(Dataset entries)
■ ■ ■ ■ ■ ■ ■

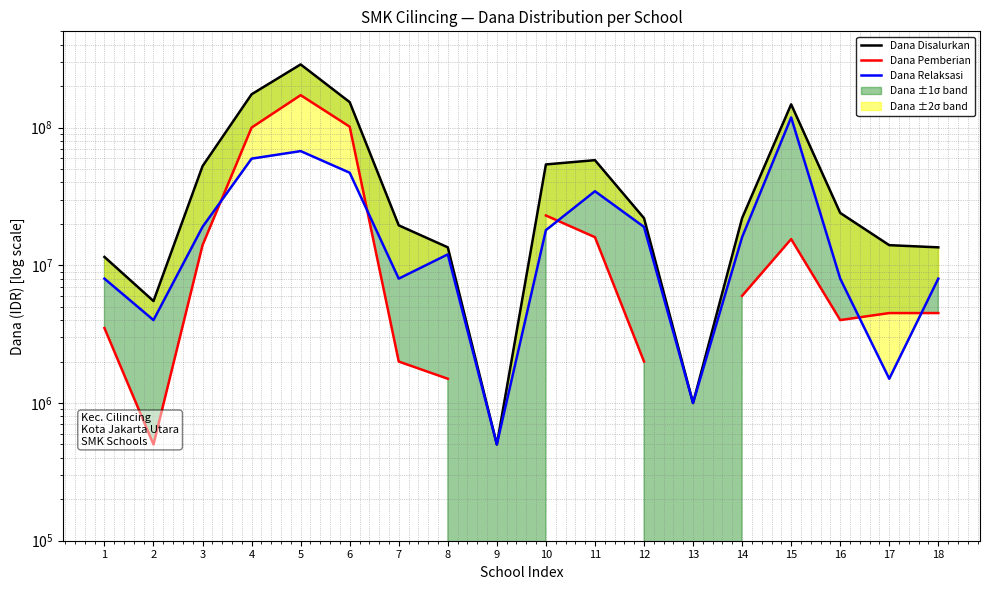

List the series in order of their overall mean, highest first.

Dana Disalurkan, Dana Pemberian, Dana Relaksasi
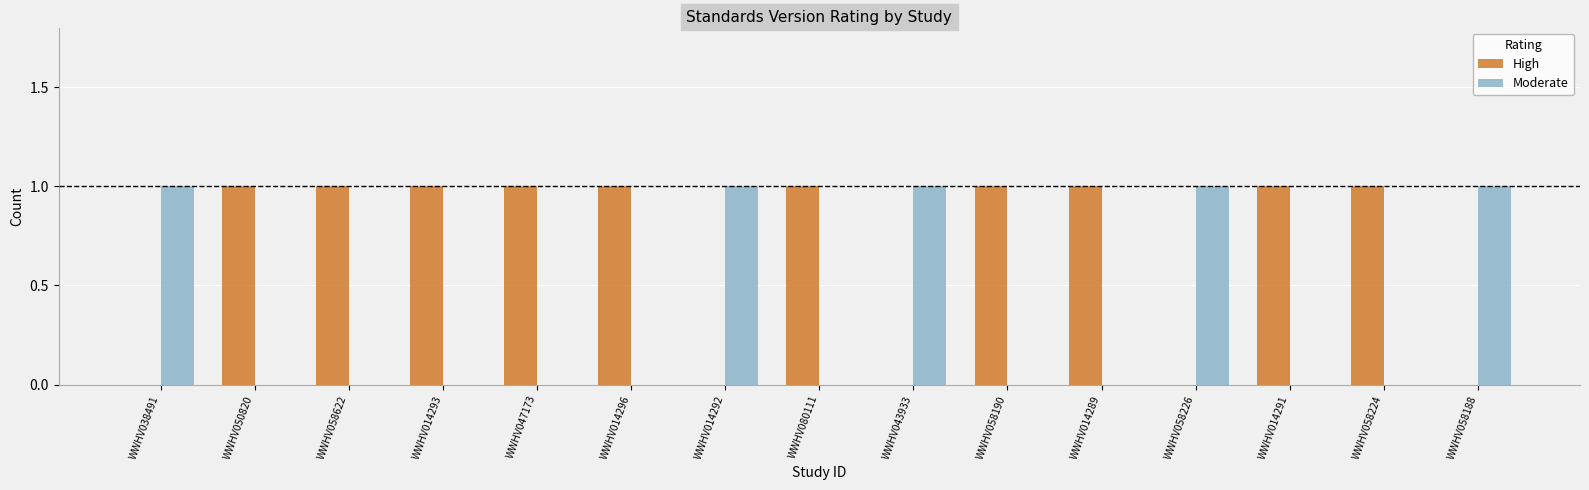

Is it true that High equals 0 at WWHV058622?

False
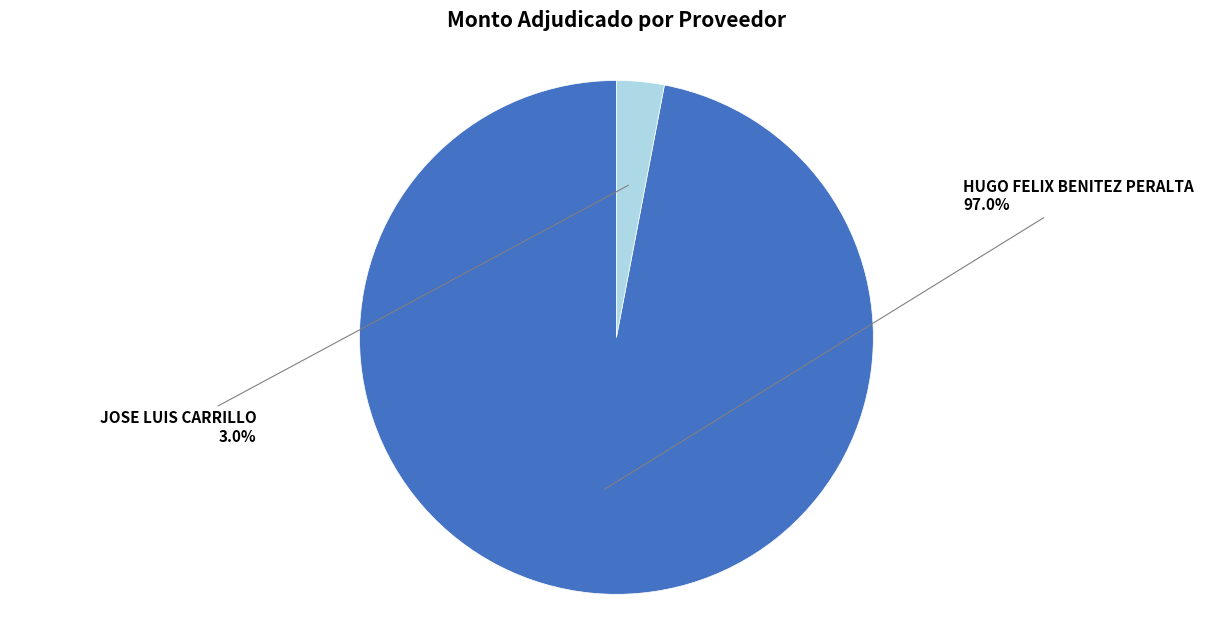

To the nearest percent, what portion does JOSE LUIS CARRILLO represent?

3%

■ ■ ■ ■ ■ ■ ■

→ **Work item**:
Retype all of the entries above word for word, leaving out the pictures.

→ **Task output**:
List the series in order of their overall mean, highest first.

Dana Disalurkan, Dana Pemberian, Dana Relaksasi

Is it true that High equals 0 at WWHV058622?

False

To the nearest percent, what portion does JOSE LUIS CARRILLO represent?

3%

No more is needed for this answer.